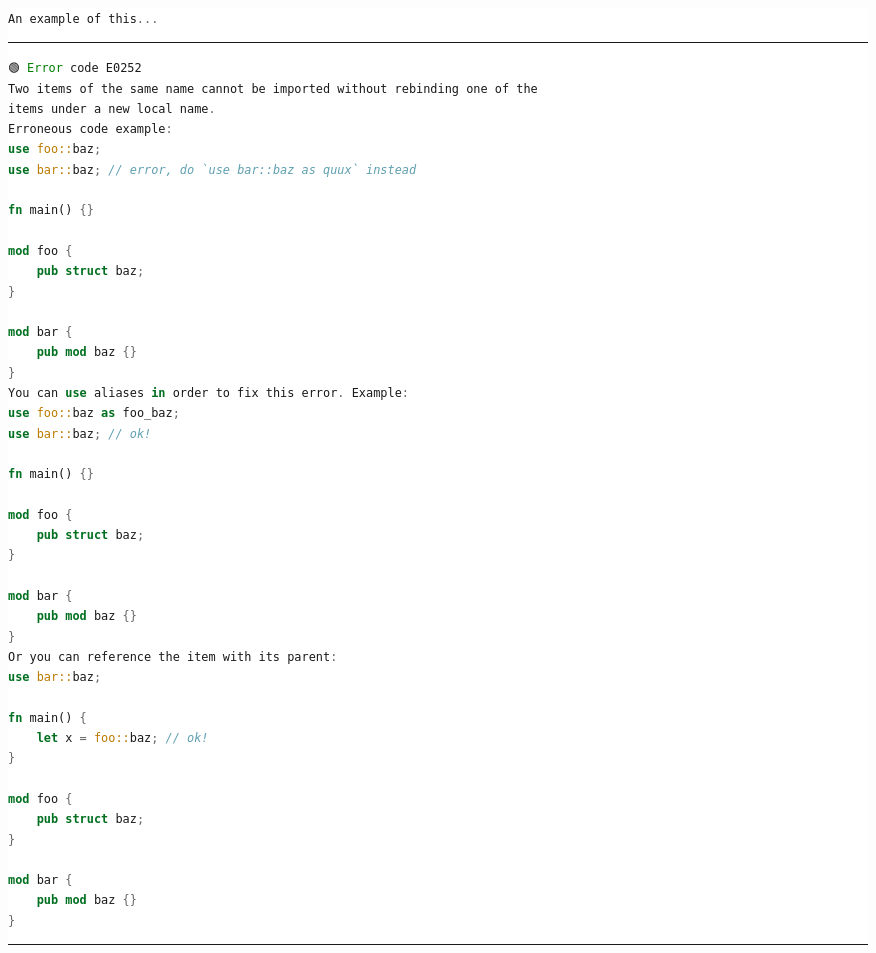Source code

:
 ```rust
An example of this...
```

---

```rust
🟢 Error code E0252
Two items of the same name cannot be imported without rebinding one of the
items under a new local name.
Erroneous code example:
use foo::baz;
use bar::baz; // error, do `use bar::baz as quux` instead

fn main() {}

mod foo {
    pub struct baz;
}

mod bar {
    pub mod baz {}
}
You can use aliases in order to fix this error. Example:
use foo::baz as foo_baz;
use bar::baz; // ok!

fn main() {}

mod foo {
    pub struct baz;
}

mod bar {
    pub mod baz {}
}
Or you can reference the item with its parent:
use bar::baz;

fn main() {
    let x = foo::baz; // ok!
}

mod foo {
    pub struct baz;
}

mod bar {
    pub mod baz {}
}
```

---
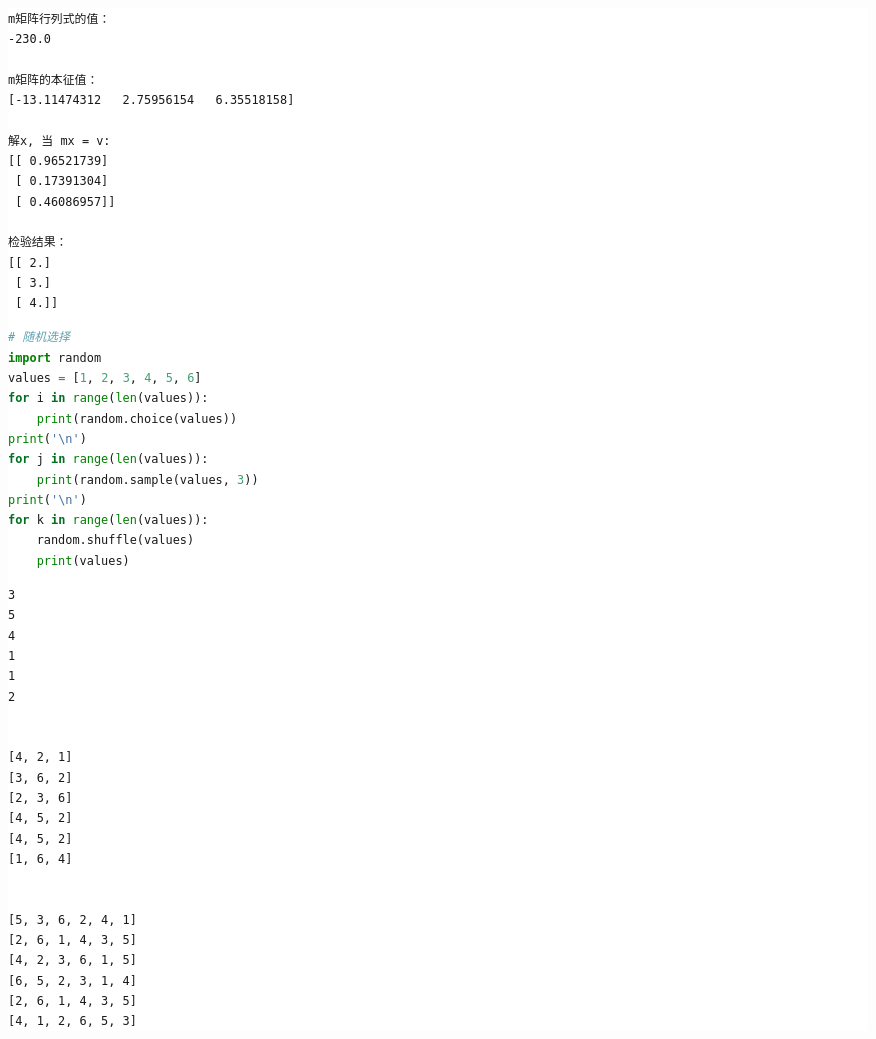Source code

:     m矩阵行列式的值：
    -230.0
    
    m矩阵的本征值：
    [-13.11474312   2.75956154   6.35518158]
    
    解x, 当 mx = v:
    [[ 0.96521739]
     [ 0.17391304]
     [ 0.46086957]]
    
    检验结果：
    [[ 2.]
     [ 3.]
     [ 4.]]



```python
# 随机选择
import random
values = [1, 2, 3, 4, 5, 6]
for i in range(len(values)):
    print(random.choice(values))
print('\n')    
for j in range(len(values)):
    print(random.sample(values, 3))
print('\n')
for k in range(len(values)):
    random.shuffle(values)
    print(values)
```

    3
    5
    4
    1
    1
    2
    
    
    [4, 2, 1]
    [3, 6, 2]
    [2, 3, 6]
    [4, 5, 2]
    [4, 5, 2]
    [1, 6, 4]
    
    
    [5, 3, 6, 2, 4, 1]
    [2, 6, 1, 4, 3, 5]
    [4, 2, 3, 6, 1, 5]
    [6, 5, 2, 3, 1, 4]
    [2, 6, 1, 4, 3, 5]
    [4, 1, 2, 6, 5, 3]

--------

▶ **Work task**
Your task is to repeat the opening line of the entries above and each line after it, ending with the line that has "[ 0.17391304]". Do not include the pictures.

▶ **Written solution**
Source code

:
 ```rust
An example of this...
```

---

```rust
🟢 Error code E0252
Two items of the same name cannot be imported without rebinding one of the
items under a new local name.
Erroneous code example:
use foo::baz;
use bar::baz; // error, do `use bar::baz as quux` instead

fn main() {}

mod foo {
    pub struct baz;
}

mod bar {
    pub mod baz {}
}
You can use aliases in order to fix this error. Example:
use foo::baz as foo_baz;
use bar::baz; // ok!

fn main() {}

mod foo {
    pub struct baz;
}

mod bar {
    pub mod baz {}
}
Or you can reference the item with its parent:
use bar::baz;

fn main() {
    let x = foo::baz; // ok!
}

mod foo {
    pub struct baz;
}

mod bar {
    pub mod baz {}
}
```

---
Source code

:     m矩阵行列式的值：
    -230.0
    
    m矩阵的本征值：
    [-13.11474312   2.75956154   6.35518158]
    
    解x, 当 mx = v:
    [[ 0.96521739]
     [ 0.17391304]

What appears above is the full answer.